Facebook apologized to a Geneva, Switzerland, museum after a post featuring nude statues in an exhibit was censored.
“We recently created space in our advertising policies to allow museums to more easily promote their exhibits and continue to improve on how we enforce this policy," a spokesperson from Facebook told The Hill Tuesday.
"The ad was inadvertently rejected, has since been overturned, and we have apologized to the museum," Facebook said.
“Maybe it’s time that this platform changes its policy for museums and cultural institutions?” it added.
Museum spokesperson Sylvie Treglia-Detraz told The Associated Press that when they first tried to post the pictures there was a Facebook response saying, “We don’t allow ads that depict nudity, even if it isn’t sexual in nature. This includes the use of nudity for artistic or educational purposes.”
On the social media giant's community standards the company says it also allows "photographs of paintings, sculptures, and other art that depicts nude figures."

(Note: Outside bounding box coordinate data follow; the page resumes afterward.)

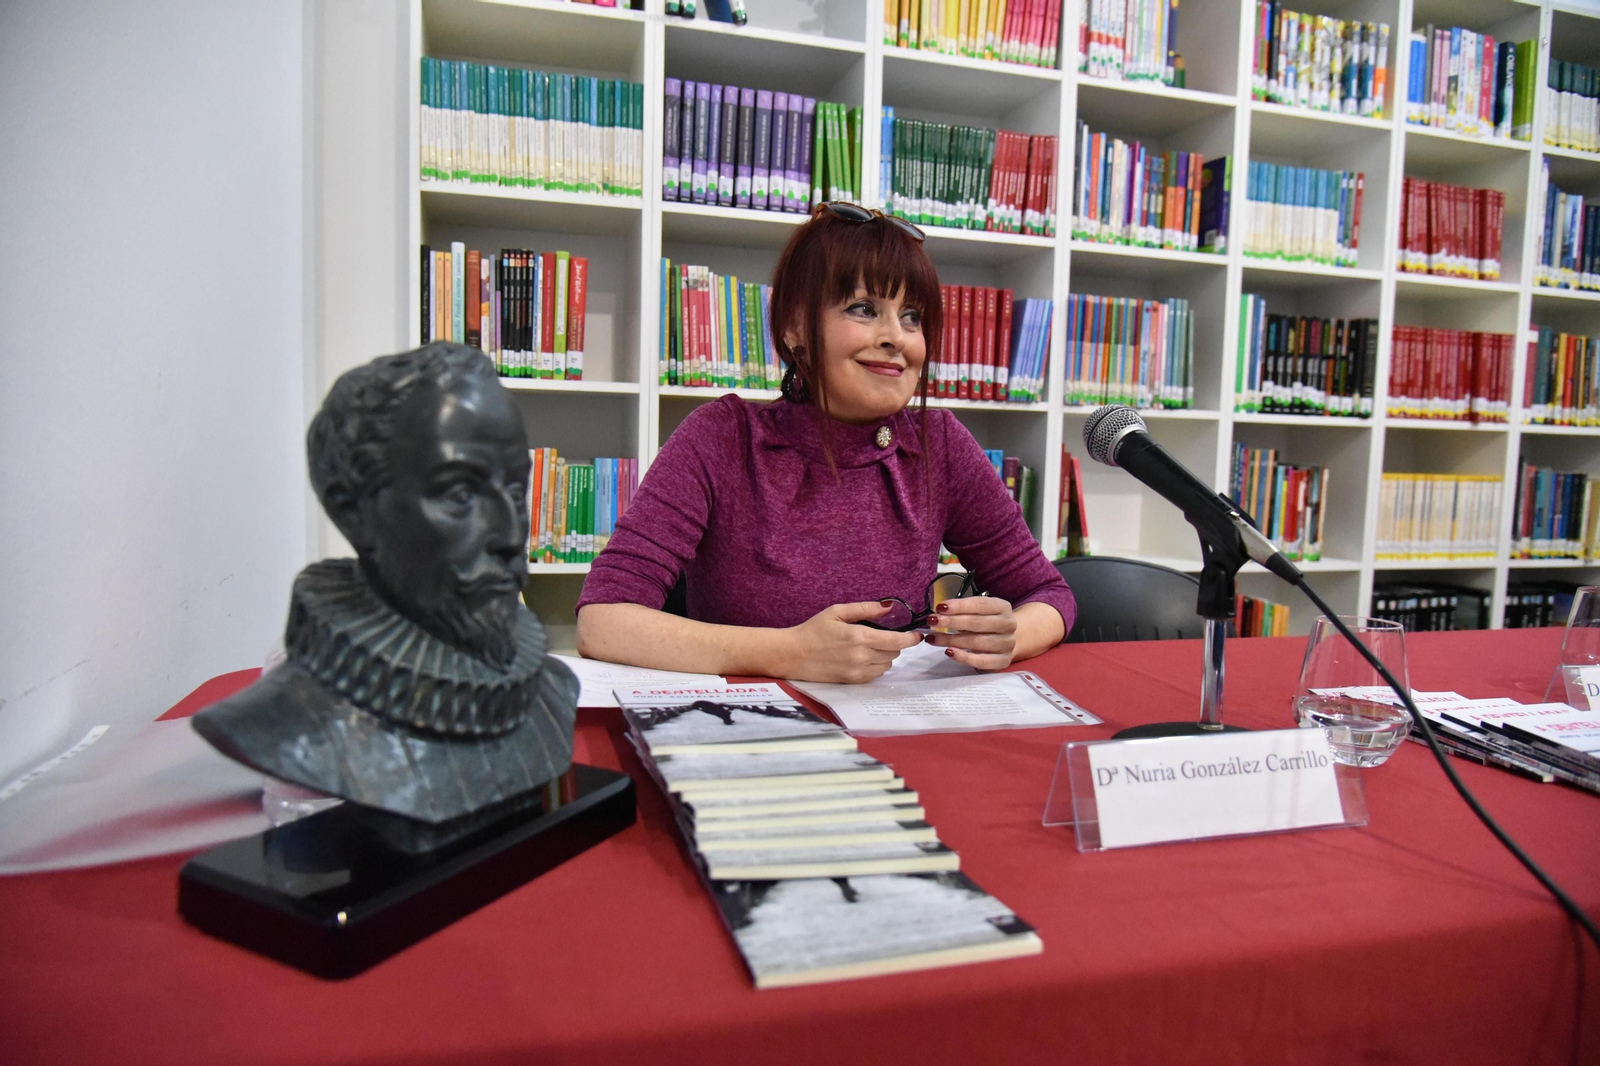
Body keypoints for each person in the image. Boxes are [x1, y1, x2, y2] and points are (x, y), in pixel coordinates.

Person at [575, 204, 1075, 683]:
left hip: (894, 726)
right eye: (863, 308)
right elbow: (604, 621)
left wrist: (1010, 636)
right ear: (795, 327)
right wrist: (788, 653)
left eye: (912, 316)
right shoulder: (720, 437)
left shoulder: (937, 443)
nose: (895, 338)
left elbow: (1048, 594)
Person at [193, 342, 579, 833]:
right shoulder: (292, 728)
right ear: (352, 509)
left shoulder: (553, 691)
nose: (508, 535)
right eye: (460, 494)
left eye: (518, 492)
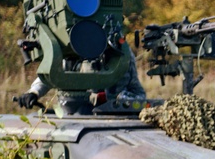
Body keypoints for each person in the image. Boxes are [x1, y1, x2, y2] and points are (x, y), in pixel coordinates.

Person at [16, 44, 147, 111]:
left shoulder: (122, 53)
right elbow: (51, 73)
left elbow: (137, 92)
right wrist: (33, 93)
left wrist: (121, 100)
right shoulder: (72, 51)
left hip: (112, 115)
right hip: (75, 112)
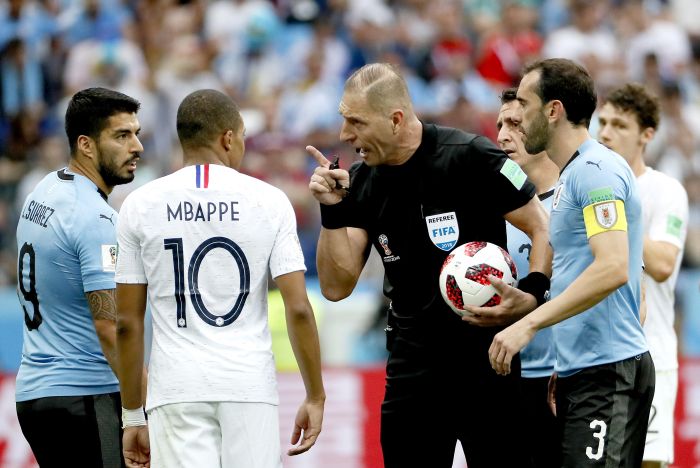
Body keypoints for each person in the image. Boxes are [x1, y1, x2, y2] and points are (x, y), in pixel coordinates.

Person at [306, 62, 551, 468]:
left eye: (356, 122)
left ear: (396, 119)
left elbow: (541, 225)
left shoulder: (471, 156)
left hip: (488, 361)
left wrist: (533, 293)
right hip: (413, 367)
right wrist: (332, 213)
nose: (345, 135)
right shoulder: (363, 180)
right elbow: (335, 286)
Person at [115, 89, 325, 468]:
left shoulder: (140, 205)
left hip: (176, 388)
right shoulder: (270, 201)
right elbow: (297, 308)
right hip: (247, 384)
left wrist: (132, 415)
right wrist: (315, 396)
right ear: (228, 137)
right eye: (243, 136)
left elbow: (127, 323)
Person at [487, 58, 655, 467]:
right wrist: (566, 360)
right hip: (583, 371)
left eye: (524, 104)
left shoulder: (596, 171)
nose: (518, 119)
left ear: (553, 110)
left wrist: (528, 323)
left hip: (609, 373)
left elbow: (613, 267)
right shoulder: (572, 175)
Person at [15, 87, 143, 467]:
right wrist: (139, 411)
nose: (136, 146)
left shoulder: (45, 189)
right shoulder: (97, 220)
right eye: (122, 136)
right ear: (86, 145)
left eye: (136, 133)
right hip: (86, 396)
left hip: (36, 394)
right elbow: (111, 328)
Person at [598, 83, 688, 468]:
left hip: (649, 354)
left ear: (647, 135)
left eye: (619, 125)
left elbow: (665, 262)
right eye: (601, 122)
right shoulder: (587, 186)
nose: (604, 133)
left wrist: (619, 211)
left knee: (648, 464)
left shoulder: (665, 190)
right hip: (595, 358)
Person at [493, 87, 561, 467]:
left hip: (564, 379)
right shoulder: (490, 211)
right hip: (505, 378)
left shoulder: (578, 197)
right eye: (500, 124)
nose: (503, 135)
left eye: (516, 124)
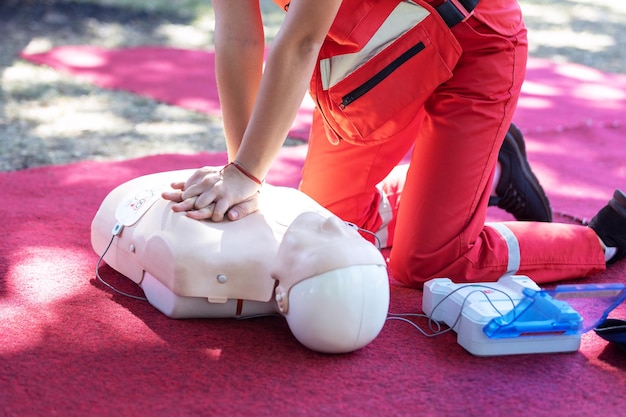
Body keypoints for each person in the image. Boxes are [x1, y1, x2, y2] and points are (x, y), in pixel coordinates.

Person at [163, 0, 625, 288]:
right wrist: (240, 180)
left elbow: (301, 40)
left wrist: (246, 173)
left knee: (429, 264)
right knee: (324, 234)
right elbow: (240, 36)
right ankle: (494, 171)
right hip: (374, 61)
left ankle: (601, 239)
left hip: (476, 45)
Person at [91, 170, 390, 354]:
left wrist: (243, 170)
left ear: (283, 298)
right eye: (350, 236)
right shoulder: (308, 223)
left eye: (325, 244)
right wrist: (243, 168)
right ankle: (395, 192)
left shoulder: (201, 256)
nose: (336, 224)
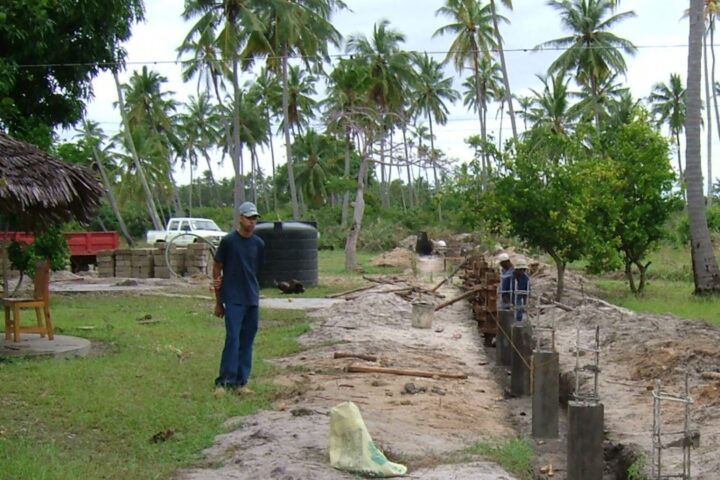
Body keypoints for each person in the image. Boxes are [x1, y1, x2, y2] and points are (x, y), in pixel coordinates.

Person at [212, 201, 265, 396]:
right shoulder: (228, 242)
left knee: (247, 339)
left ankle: (242, 382)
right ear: (240, 218)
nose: (252, 222)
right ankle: (225, 381)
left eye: (254, 219)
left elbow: (256, 270)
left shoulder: (258, 244)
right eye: (249, 218)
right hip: (233, 297)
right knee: (233, 338)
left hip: (251, 297)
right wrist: (218, 301)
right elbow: (217, 267)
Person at [512, 257, 531, 321]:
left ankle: (518, 322)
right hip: (510, 296)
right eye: (520, 269)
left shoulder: (526, 278)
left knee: (519, 308)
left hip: (518, 297)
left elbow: (527, 291)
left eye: (523, 269)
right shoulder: (511, 276)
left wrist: (525, 303)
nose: (522, 271)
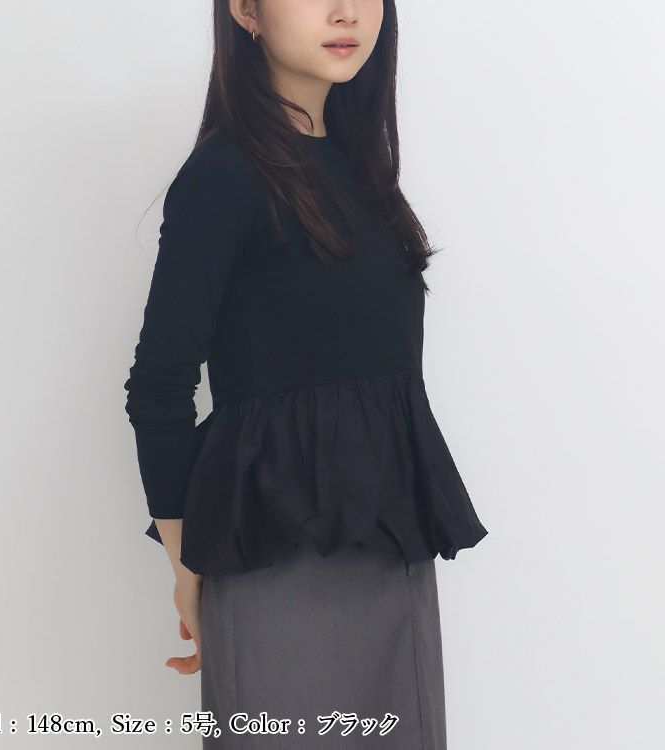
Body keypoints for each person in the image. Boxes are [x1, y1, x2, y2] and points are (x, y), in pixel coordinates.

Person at [123, 1, 488, 747]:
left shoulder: (363, 169)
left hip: (392, 561)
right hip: (280, 560)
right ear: (246, 10)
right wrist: (186, 566)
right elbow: (159, 382)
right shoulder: (225, 175)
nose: (346, 11)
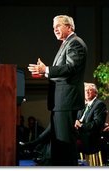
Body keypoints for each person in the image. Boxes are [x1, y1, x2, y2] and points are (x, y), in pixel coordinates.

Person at [27, 15, 87, 166]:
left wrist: (47, 69)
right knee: (59, 145)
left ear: (70, 27)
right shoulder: (67, 43)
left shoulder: (75, 43)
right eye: (53, 27)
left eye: (58, 26)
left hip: (66, 101)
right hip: (60, 102)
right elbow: (62, 71)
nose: (55, 30)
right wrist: (45, 71)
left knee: (65, 145)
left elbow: (71, 68)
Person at [75, 83, 107, 155]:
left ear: (95, 93)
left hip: (90, 137)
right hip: (79, 134)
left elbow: (97, 124)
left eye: (89, 90)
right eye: (85, 90)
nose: (86, 92)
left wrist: (81, 125)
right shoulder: (84, 105)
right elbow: (77, 118)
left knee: (68, 143)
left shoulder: (99, 104)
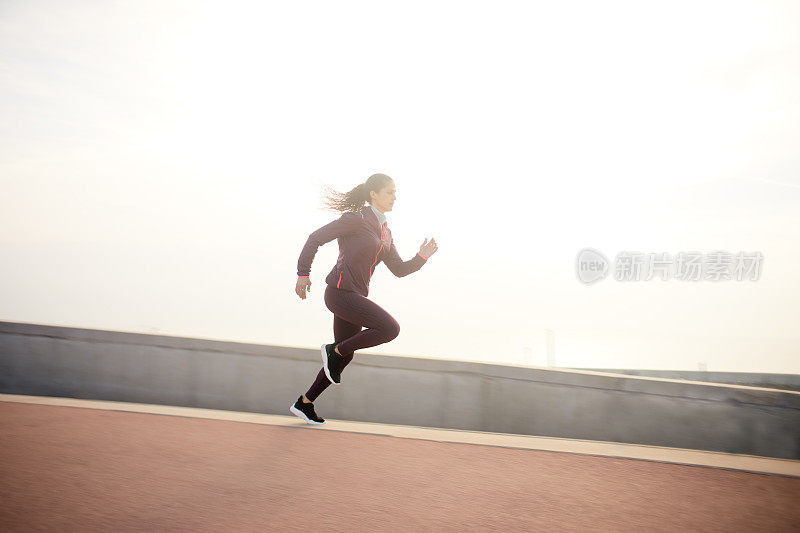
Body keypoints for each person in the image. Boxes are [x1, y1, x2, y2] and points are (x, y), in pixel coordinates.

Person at [289, 173, 438, 424]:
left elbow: (399, 269)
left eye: (395, 192)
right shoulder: (356, 219)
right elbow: (315, 238)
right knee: (389, 328)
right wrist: (303, 273)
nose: (394, 197)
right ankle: (332, 351)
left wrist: (421, 258)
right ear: (373, 194)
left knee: (345, 355)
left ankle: (305, 403)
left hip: (354, 296)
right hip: (338, 293)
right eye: (390, 192)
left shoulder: (385, 232)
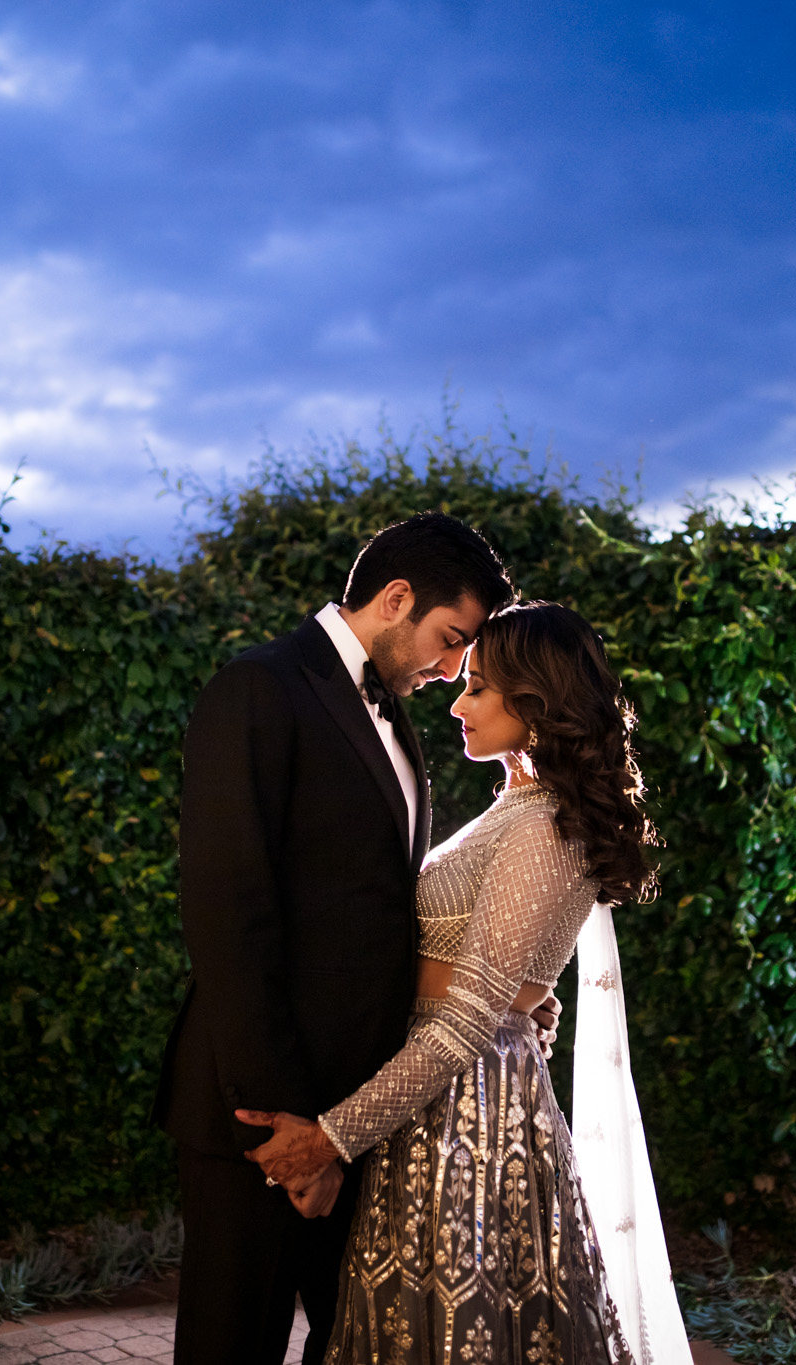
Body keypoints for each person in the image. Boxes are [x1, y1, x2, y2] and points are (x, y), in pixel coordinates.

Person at [238, 603, 690, 1364]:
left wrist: (330, 1139)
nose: (455, 701)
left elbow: (465, 1022)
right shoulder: (519, 807)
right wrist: (522, 996)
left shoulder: (545, 825)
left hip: (468, 1127)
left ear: (538, 698)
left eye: (478, 686)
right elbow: (494, 979)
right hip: (438, 1111)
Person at [155, 512, 535, 1365]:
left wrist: (507, 995)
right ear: (396, 598)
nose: (449, 672)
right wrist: (287, 1135)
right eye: (449, 641)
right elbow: (229, 917)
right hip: (260, 1114)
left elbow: (377, 914)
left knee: (352, 1343)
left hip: (362, 1116)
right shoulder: (258, 687)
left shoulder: (393, 722)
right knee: (231, 1346)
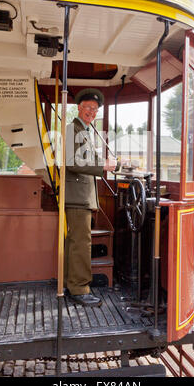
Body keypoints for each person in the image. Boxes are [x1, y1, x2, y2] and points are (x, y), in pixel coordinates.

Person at [64, 88, 118, 307]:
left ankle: (73, 284)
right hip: (77, 197)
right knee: (81, 243)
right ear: (79, 108)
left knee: (77, 243)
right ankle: (79, 289)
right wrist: (103, 165)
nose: (91, 112)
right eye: (88, 107)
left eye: (95, 109)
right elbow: (72, 162)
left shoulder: (84, 131)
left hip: (82, 196)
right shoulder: (72, 129)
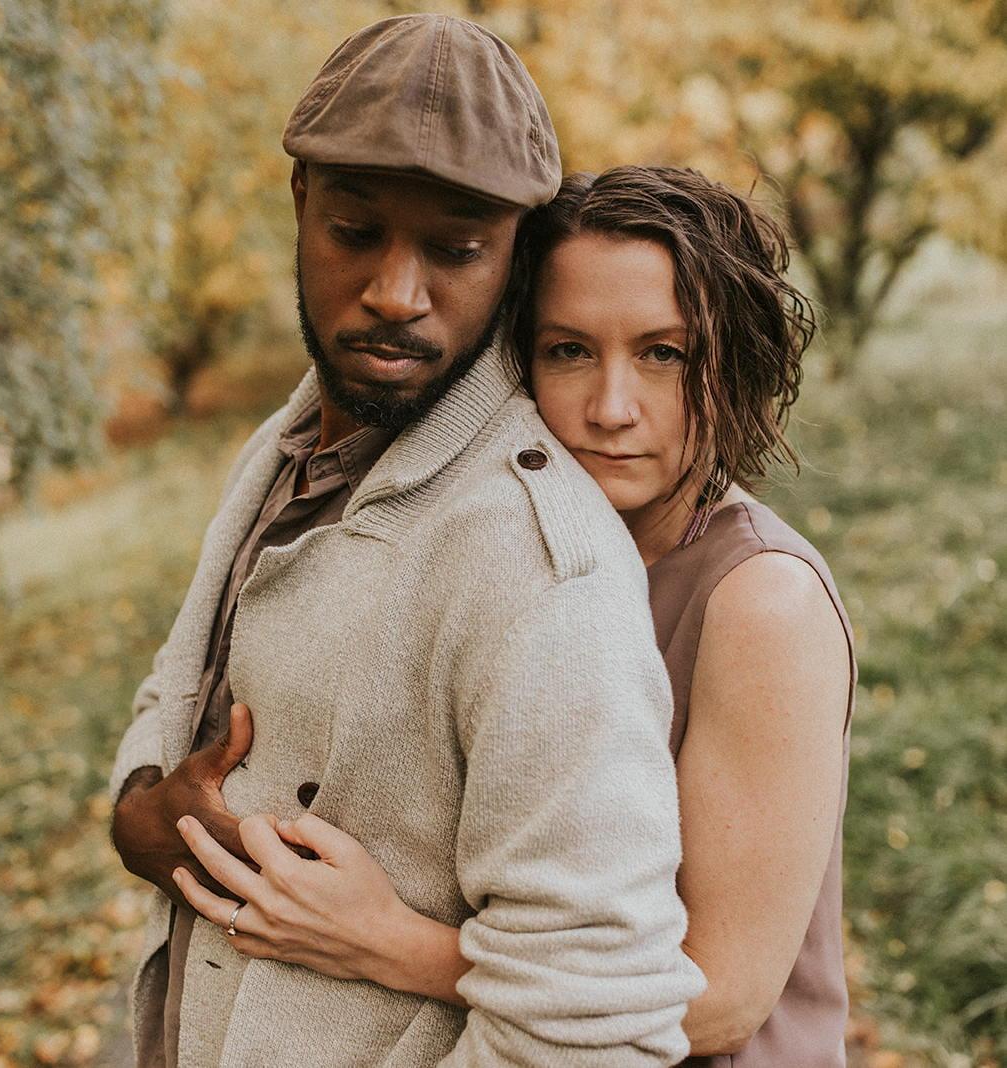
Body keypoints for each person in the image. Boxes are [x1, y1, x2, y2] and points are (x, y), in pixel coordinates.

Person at [109, 17, 704, 1068]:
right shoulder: (289, 440)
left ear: (518, 252)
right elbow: (175, 685)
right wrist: (142, 814)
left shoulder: (534, 569)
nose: (395, 292)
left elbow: (593, 1026)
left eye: (455, 249)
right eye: (355, 231)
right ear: (300, 204)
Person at [171, 167, 857, 1066]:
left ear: (734, 361)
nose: (610, 409)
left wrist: (386, 941)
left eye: (664, 354)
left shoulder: (760, 602)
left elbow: (719, 999)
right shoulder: (513, 556)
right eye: (568, 350)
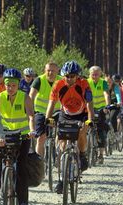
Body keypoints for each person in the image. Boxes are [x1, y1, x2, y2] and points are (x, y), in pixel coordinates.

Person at [45, 60, 94, 193]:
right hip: (65, 113)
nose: (69, 78)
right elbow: (51, 103)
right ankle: (61, 180)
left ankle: (82, 155)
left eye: (72, 76)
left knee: (82, 132)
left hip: (81, 114)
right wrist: (47, 119)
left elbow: (89, 104)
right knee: (61, 144)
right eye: (67, 76)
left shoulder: (84, 84)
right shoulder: (58, 84)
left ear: (77, 76)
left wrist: (90, 120)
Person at [0, 68, 35, 205]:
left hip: (23, 136)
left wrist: (31, 130)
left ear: (18, 85)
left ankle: (23, 202)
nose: (10, 88)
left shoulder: (25, 97)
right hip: (5, 135)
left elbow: (30, 116)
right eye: (8, 85)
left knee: (22, 167)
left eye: (13, 85)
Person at [29, 62, 61, 158]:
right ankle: (40, 162)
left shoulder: (61, 80)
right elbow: (31, 96)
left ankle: (59, 157)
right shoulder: (39, 80)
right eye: (48, 70)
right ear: (45, 71)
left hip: (57, 112)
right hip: (41, 112)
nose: (50, 73)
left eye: (53, 71)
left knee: (61, 134)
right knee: (41, 138)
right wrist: (30, 111)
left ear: (57, 71)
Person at [88, 66, 111, 163]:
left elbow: (106, 94)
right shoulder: (87, 82)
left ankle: (100, 154)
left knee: (100, 130)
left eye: (96, 74)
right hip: (89, 108)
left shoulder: (103, 82)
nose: (94, 76)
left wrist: (107, 106)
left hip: (101, 108)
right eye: (93, 74)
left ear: (100, 74)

Facebook's restrictions on art with nudity have sparked protest from museums before.
Belgian art museums sent a letter to Facebook asking the company to allow the art of Peter Paul Rubens, who frequently painted nudes, to be allowed on the website, according to the AP. This was in July 2018, before Facebook updated its nudity policy.
The previous rule banned “nudity or implied nudity, even if artistic or educational in nature.”